Judgment Day
by digby
Ryan Lizza on the Manafort indictment raises the central question that would be asked if any other man but Donald Trump had hired him: what in the hell kind of terrible judgment does this show in a presidential candidate?
Paul Manafort and the dirty world of Ukrainian politics were naturally simpatico: the former is a skilled political consultant for hire who, it is now alleged, had a penchant for hiding the extent of his income from U.S. authorities; the latter is a cynical and deeply corrupt universe in which offshore accounts and tax-evasion schemes make up the system’s basic essence. Manafort was a natural in that world, helping his client Viktor Yanukovych, Ukraine’s former President, play up ethnic and linguistic cleavages (remind you of another campaign?) until he was ultimately deposed, in mass protests, in 2014. One imagines that Yanukovych, for whom Manafort worked from roughly 2006 until 2014, according to the indictment, and who kept an ostrich zoo and a garage full of antique cars at his illegally privatized residence outside of Kiev, didn’t always pay in fully transparent and properly declared bank transfers. That much, in fact, we have known for some time.

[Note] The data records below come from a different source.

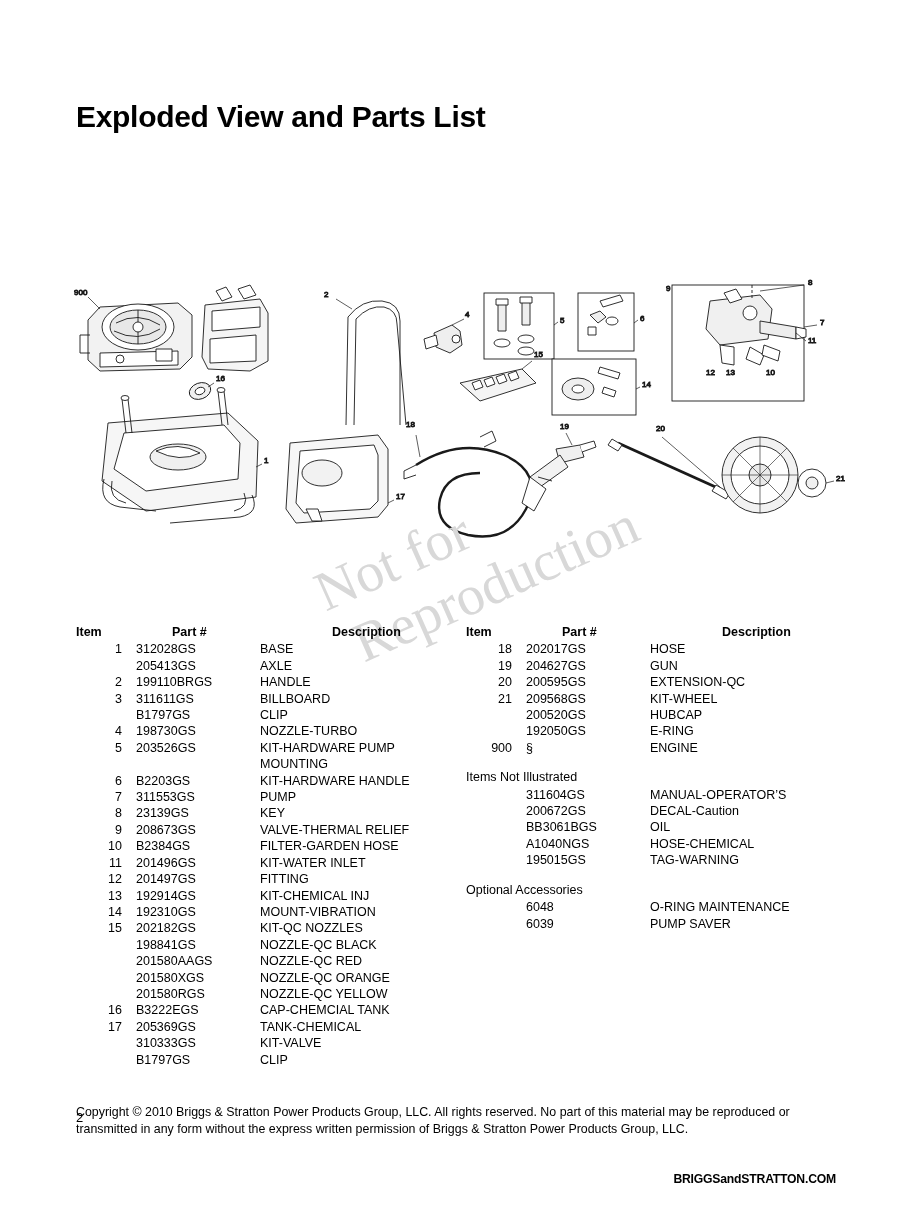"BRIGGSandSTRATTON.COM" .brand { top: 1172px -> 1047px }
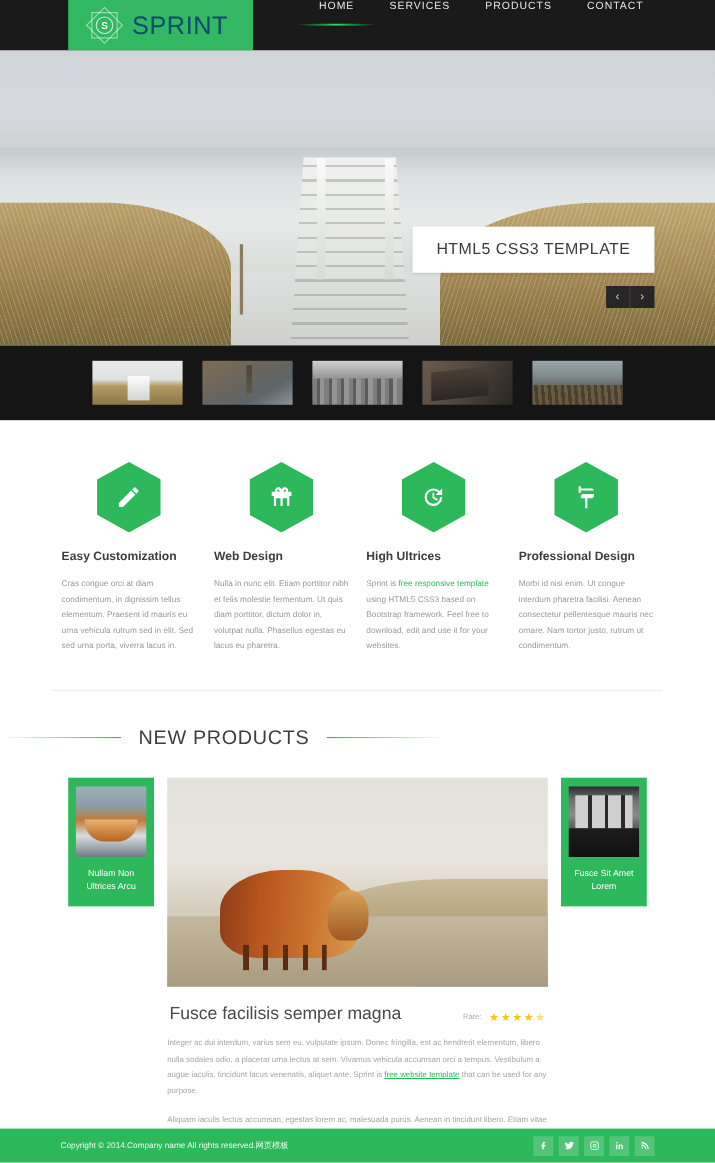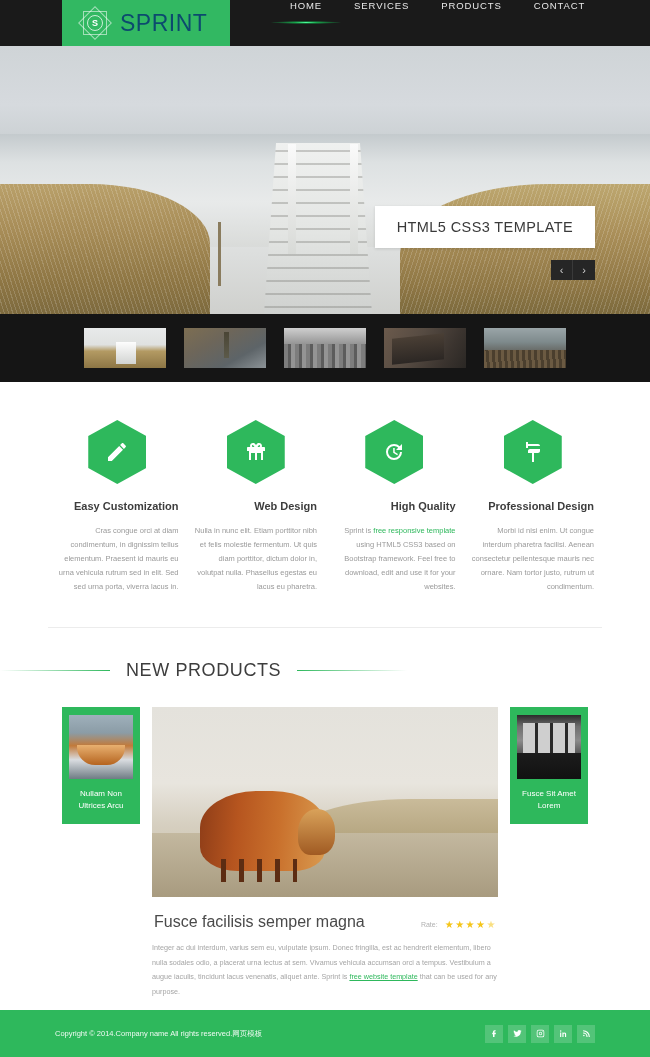"Easy Customization" .feature { text-align: right -> left }
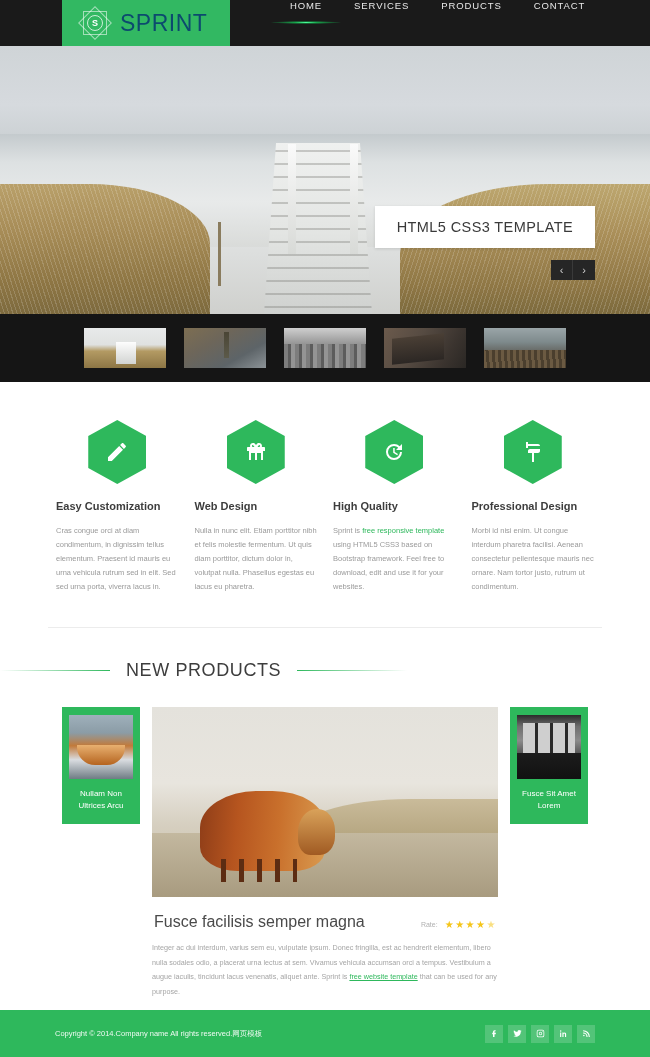"High Quality" h3 { text: Quality -> Ultrices }
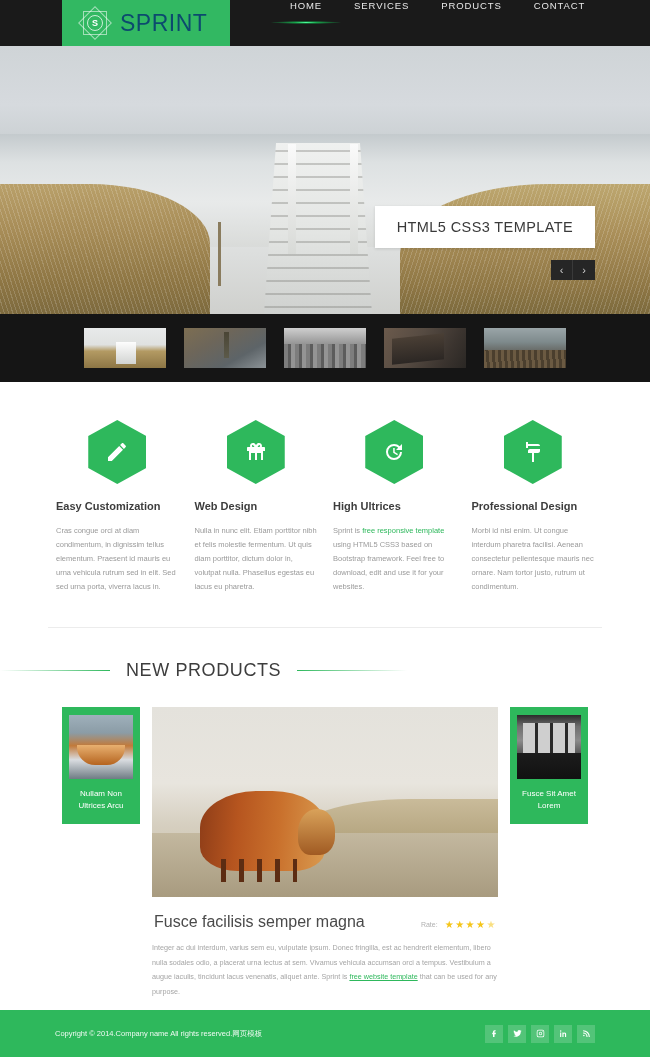"Copyright © 2014.Company name All" .footer { height: 47px -> 31px }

Last year, when I was reporting a story for the magazine on a pair of journalists turned parliamentarians in Ukraine, one of the piece’s subjects—a prominent Ukrainian investigative journalist named Sergii Leshchenko—showed up at a meeting with a stack of papers. These were secret ledgers, Leshchenko told me, detailing off-book illegal payments by Yanukovych and his party for all sorts of services. They also included twelve million dollars in payments to Manafort. (The Times had published an article on the ledgers in August, 2016.) “It’s the dark side of politics,” Leshchenko told me. Today that dark side was made a shade lighter. Today’s indictment is a reflection of how corruption in one country rarely stays there but leaks out into the global financial system, where ill-gotten cash can make its way from the Ukrainian treasury to Brooklyn real estate. Manafort likely believed that what happened in Kiev would stay in Kiev. And maybe it would have, if it weren’t for his work for Trump, and his latest client’s unexpected victory—and the scrutiny that followed. Today it’s possible that Manafort is wishing his last, and greatest, political-campaign triumph didn’t turn out so lucky.
It’s not as though we didn’t know that Trump’s campaign manager had spent his life working on behalf of oligarchs and despots (or that trump himself was a fraud and a serial sexaul assaulter.) We knew. Everyone knew. And everyone knew that Trump had the judgement of a turnip.
Half the voters in this country DID NOT CARE. That is the reality that everyone wants to evade in order to protect our “democracy” and perpetuate the insane notion that the American voters are the wisest, warmest most generous people in the world and we must always respect their “common sense” and offer them empathy for whatever outside forces “make” them vote for someone like Donald Trump. I’m sorry, these people are deplorable. And look where we are because of it.